There’s no subtle irony present in the fact that Ed Hughes’ rendition of Mayakovsky chastises Pushkin for being conservative whilst a performance of Boris Godunov takes place downstairs. Whilst the larger production of Boris in the Swan Theatre suggests the danger inherent in revolution, this one man show demonstrates the romance and optimism present in revolutionary ideas, drawing attention to the power of the individual to make change.
The piece, penned by Andrew Rattenbury and directed by Michael Vale, allows Vladimir Mayakovsky (the great revolutionary poet and playwright) telling us his story, refuting his critics and reciting his verse. In just over an hour, we learn about his upbringing, how he found his way into Bolshevik circles and his feelings about poetry. Every few minutes, a snippet of poetry finds its way into the monologue, repeatedly dragging us out of theatre-induced reverie and into the brutal, harsh world of struggle which exists in reality.
Rattenbury’s great achievements in his text are twofold. Firstly, he manages to capture the essence of a man who, throughout his life, was subject to abuse and criticism for being an individualist even though he wanted a better way of life for all. As a part of the Russian Futurist movement, he attempted to look forwards rather than backwards like many of his contemporaries and found himself perpetually re-evaluating and reaffirming his stance on poetry, love and life. The sense of loss and despair at not having more of an impact is palpable.

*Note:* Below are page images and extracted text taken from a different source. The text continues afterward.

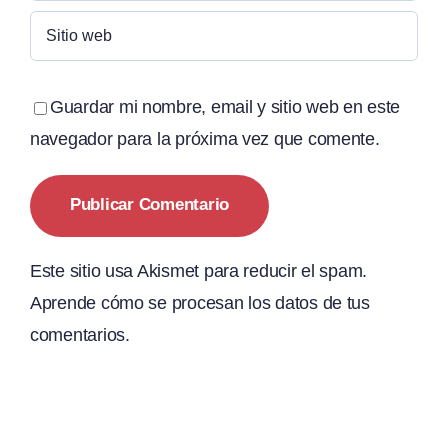
Guardar mi nombre, email y sitio web en este
navegador para la próxima vez que comente.
Este sitio usa Akismet para reducir el spam.
Aprende cómo se procesan los datos de tus
comentarios.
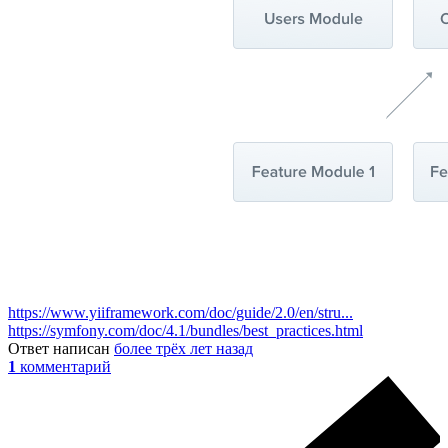
https://www.yiiframework.com/doc/guide/2.0/en/stru...
https://symfony.com/doc/4.1/bundles/best_practices.html
Ответ написан
более трёх лет назад
1
комментарий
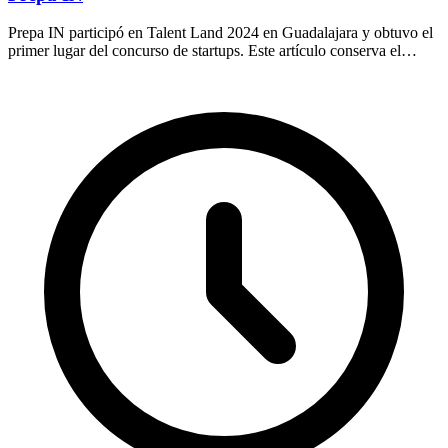
Prepa IN participó en Talent Land 2024 en Guadalajara y obtuvo el
primer lugar del concurso de startups. Este artículo conserva el
registro del anuncio.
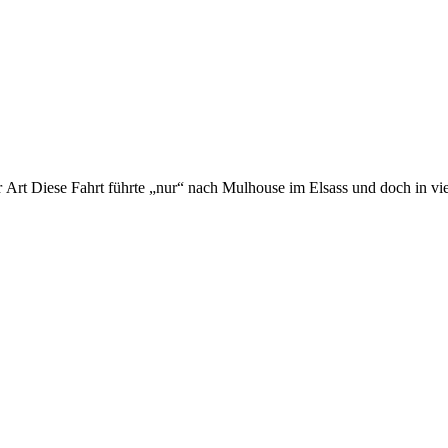
er Art Diese Fahrt führte „nur“ nach Mulhouse im Elsass und doch in viel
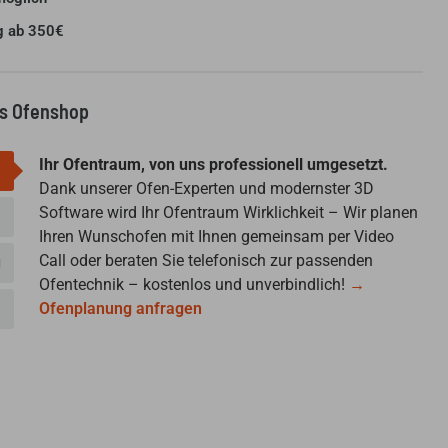
g ab 350€
us Ofenshop
Ihr Ofentraum, von uns professionell umgesetzt.
Dank unserer Ofen-Experten und modernster 3D
Software wird Ihr Ofentraum Wirklichkeit – Wir planen
Ihren Wunschofen mit Ihnen gemeinsam per Video
Call oder beraten Sie telefonisch zur passenden
g
Ofentechnik – kostenlos und unverbindlich!
→
Ofenplanung anfragen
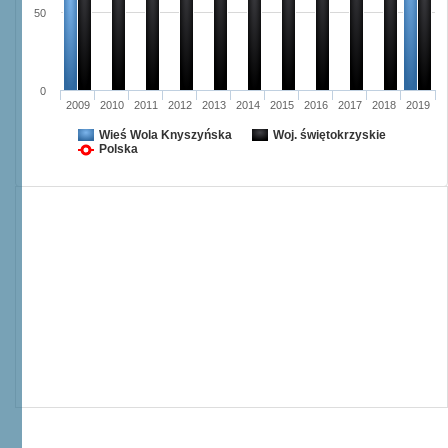
50
0
2009
2010
2011
2012
2013
2014
2015
2016
2017
2018
2019
Wieś Wola Knyszyńska
Woj. świętokrzyskie
Polska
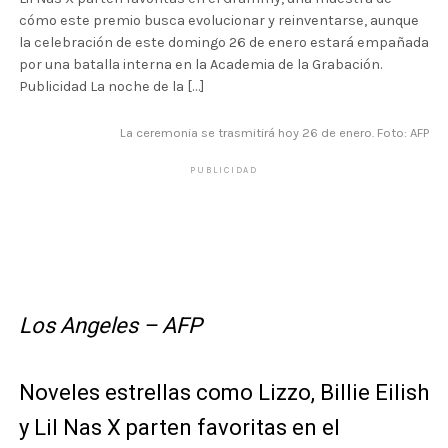
cómo este premio busca evolucionar y reinventarse, aunque
la celebración de este domingo 26 de enero estará empañada
por una batalla interna en la Academia de la Grabación.
Publicidad La noche de la […]
La ceremonia se trasmitirá hoy 26 de enero. Foto: AFP
PUBLICIDAD
Los Angeles – AFP
Noveles estrellas como Lizzo, Billie Eilish
y Lil Nas X parten favoritas en el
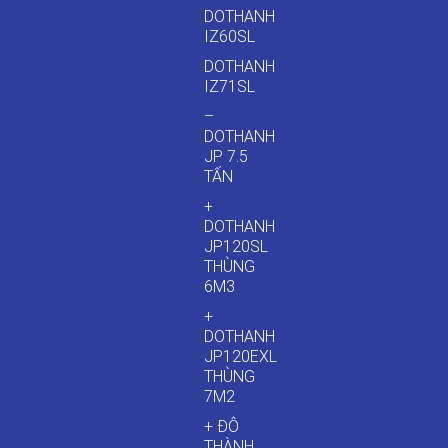
DOTHANH
IZ60SL
DOTHANH
IZ71SL
–
DOTHANH
JP 7.5
TẤN
+
DOTHANH
JP120SL
THÙNG
6M3
+
DOTHANH
JP120EXL
THÙNG
7M2
+ ĐÔ
THÀNH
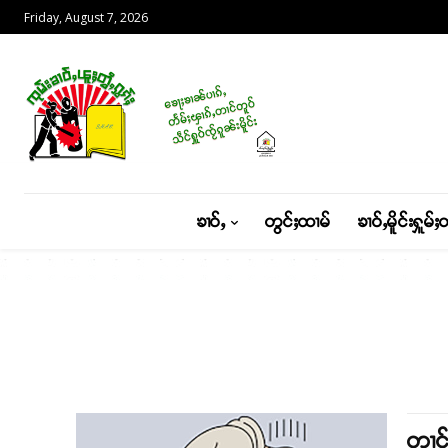
Friday, August 7, 2026
ၶၢဝ်ႇ
တွင်ႈထၢမ်
ၶၢဝ်ႇမိူင်းႁူမ်ႈ
တၢင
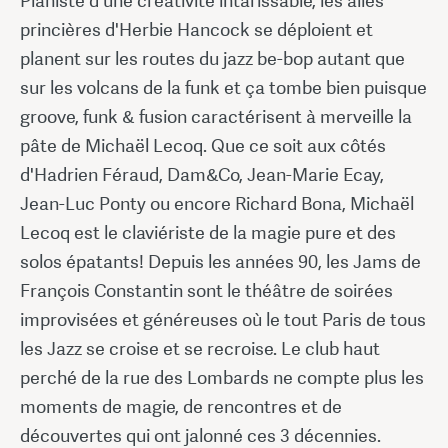
Pianiste d'une créativité intarissable, les ailes
princières d'Herbie Hancock se déploient et
planent sur les routes du jazz be-bop autant que
sur les volcans de la funk et ça tombe bien puisque
groove, funk & fusion caractérisent à merveille la
pâte de Michaël Lecoq. Que ce soit aux côtés
d'Hadrien Féraud, Dam&Co, Jean-Marie Ecay,
Jean-Luc Ponty ou encore Richard Bona, Michaël
Lecoq est le claviériste de la magie pure et des
solos épatants! Depuis les années 90, les Jams de
François Constantin sont le théâtre de soirées
improvisées et généreuses où le tout Paris de tous
les Jazz se croise et se recroise. Le club haut
perché de la rue des Lombards ne compte plus les
moments de magie, de rencontres et de
découvertes qui ont jalonné ces 3 décennies.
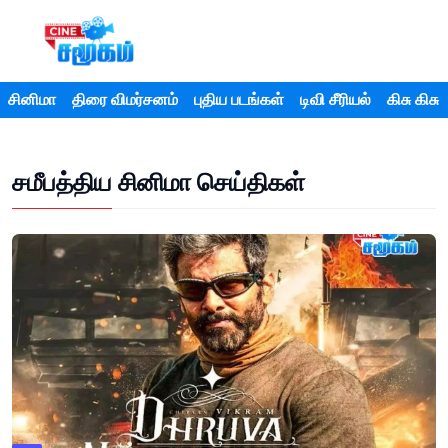
சினிமா
திரை விமர்சனம்
புதிய படங்கள்
டிவி சீரியல்
கிசு கிசு
சமீபத்திய சினிமா செய்திகள்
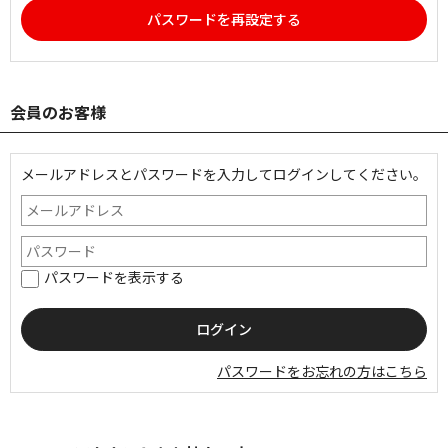
パスワードを再設定する
会員のお客様
メールアドレスとパスワードを入力してログインしてください。
パスワードを表示する
パスワードをお忘れの方はこちら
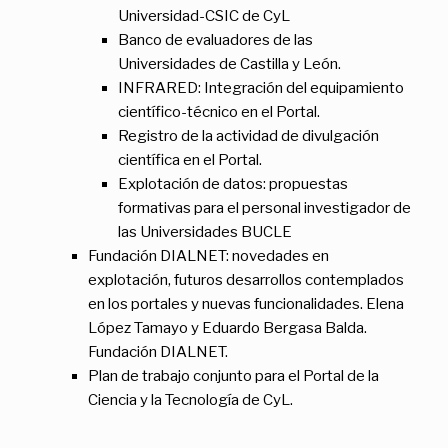
Universidad-CSIC de CyL
Banco de evaluadores de las
Universidades de Castilla y León.
INFRARED: Integración del equipamiento
científico-técnico en el Portal.
Registro de la actividad de divulgación
científica en el Portal.
Explotación de datos: propuestas
formativas para el personal investigador de
las Universidades BUCLE
Fundación DIALNET: novedades en
explotación, futuros desarrollos contemplados
en los portales y nuevas funcionalidades. Elena
López Tamayo y Eduardo Bergasa Balda.
Fundación DIALNET.
Plan de trabajo conjunto para el Portal de la
Ciencia y la Tecnología de CyL.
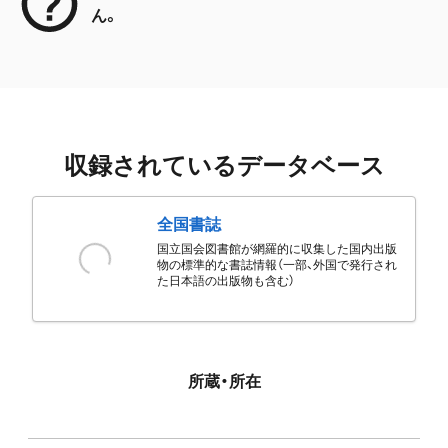
ん。
収録されているデータベース
全国書誌
国立国会図書館が網羅的に収集した国内出版
物の標準的な書誌情報（一部、外国で発行され
た日本語の出版物も含む）
所蔵・所在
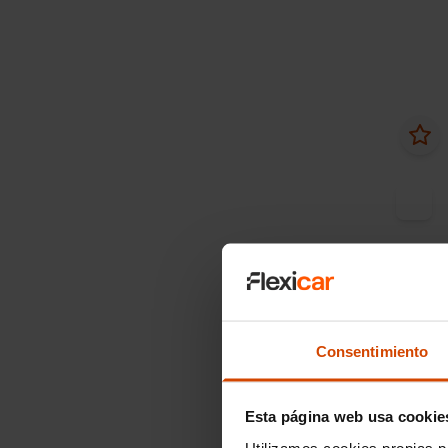
Desde
Consentimiento
Ford
1.0 Ec
Auto
Esta página web usa cookie
Utilizamos cookies propias p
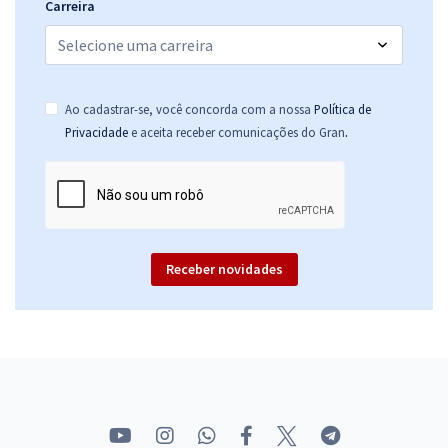
Carreira
Ao cadastrar-se, você concorda com a nossa
Política de
.
Privacidade
e aceita receber comunicações do Gran
Receber novidades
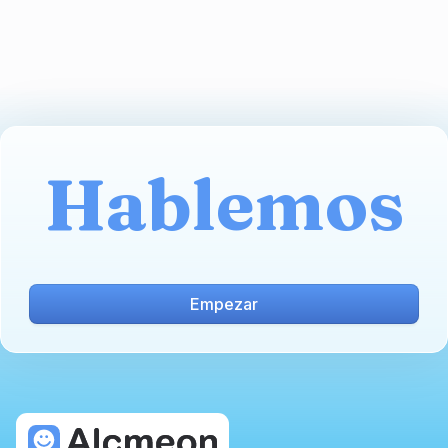
Hablemos
Empezar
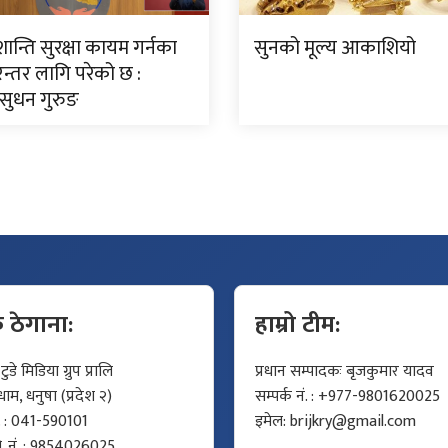
न्ति सुरक्षा कायम गर्नका
सुनको मूल्य आकाशियो
न्तर लागि परेको छ :
ी सुधन गुरुङ
क ठेगाना:
हाम्रो टीम:
डे मिडिया ग्रुप प्रालि
प्रधान सम्पादकः बृजकुमार यादव
म, धनुषा (प्रदेश २)
सम्पर्क नं. : +977-9801620025
ं. : 041-590101
इमेल:
brijkry@gmail.com
मो. नं. : 9854026025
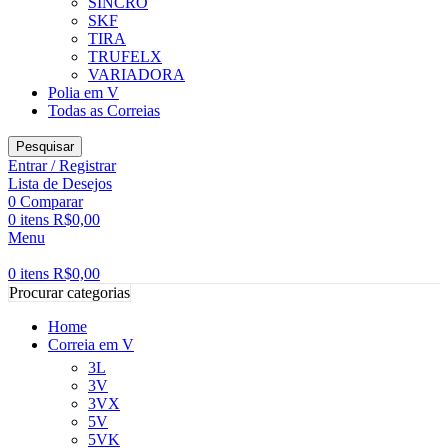
SINCRO
SKF
TIRA
TRUFELX
VARIADORA
Polia em V
Todas as Correias
Pesquisar
Entrar / Registrar
Lista de Desejos
0
Comparar
0
itens
R$
0,00
Menu
0
itens
R$
0,00
Procurar categorias
Home
Correia em V
3L
3V
3VX
5V
5VK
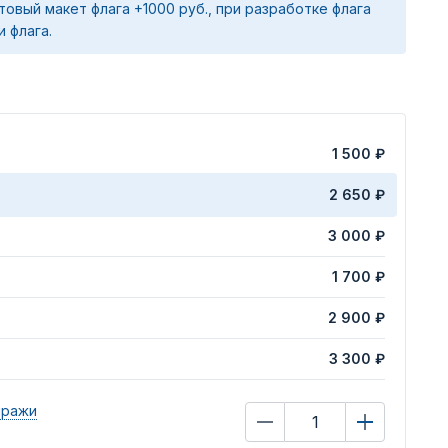
товый макет флага +1000 руб., при разработке флага
и флага.
1 500 ₽
2 650 ₽
3 000 ₽
1 700 ₽
2 900 ₽
3 300 ₽
иражи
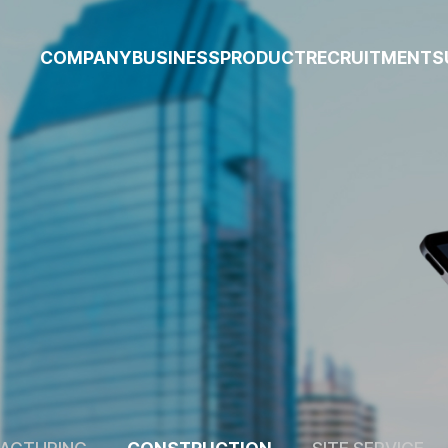
COMPANY
BUSINESS
PRODUCT
RECRUITMENT
S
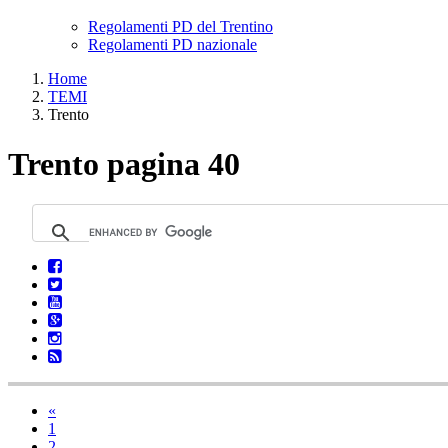
Regolamenti PD del Trentino
Regolamenti PD nazionale
Home
TEMI
Trento
Trento pagina 40
«
1
2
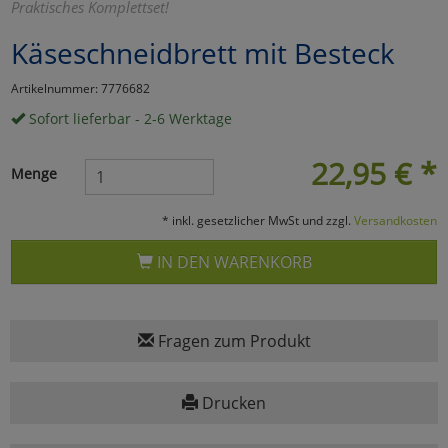
Praktisches Komplettset!
Marketing
Käseschneidbrett mit Besteck
Artikelnummer: 7776682
Umfragetools
Sofort lieferbar - 2-6 Werktage
22,95
€
*
Cookies
Alle Akzeptieren
Menge
Cookies
Einstellungen speichern
* inkl. gesetzlicher MwSt und zzgl.
Versandkosten
zu Haupptseite Zustimmun
zurück
IN DEN WARENKORB
Fragen zum Produkt
Drucken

Alongside this, however, is a gorgeously optimistic homage to the wonders of poetry and its potential for change. Mayakovsky says his chosen art form “wakes up” those who are unaware of what’s happening around them, and recounts his joy in standing in front of thousands of people in order to recite his words. Rattenbury’s script also argues against the notion that poetry which is too “topical” cannot last into posterity, as our hero shouts down his critics by asking them to tell him that in 1000 years time. Hughes’ moist-eyed performance is full of a hopeful, revolutionary fervour, and at times almost had me rising to my feet to grab a red flag (the second time that’s happened in a week; Les Misérables I’m looking at you).
Though at first glance Mayakovsky: The Slanting Rain may be without any kind intrigue, Rattenbury and Vale create an immense tension by asking us to consider in great detail the questions thrown up by having a lone man on stage talking about ‘the people’ and a collectivised society. Does this focus on the individual take away meaning from his attacks on capitalism? Or is it important for any revolution to start with a revolution of the self? The latter certainly seems to have more weight in this context.
Aside from its insights into political struggle and poetry’s place in that change, Mayakovsky: The Slanting Rain also shows the great power we each have as individuals. This is a powerful hymn, then, to one man and his extraordinary words, which, though he was afraid they wouldn’t (he committed suicide at the age of 36), continue to touch us in the twenty-first century in a multitude of ways.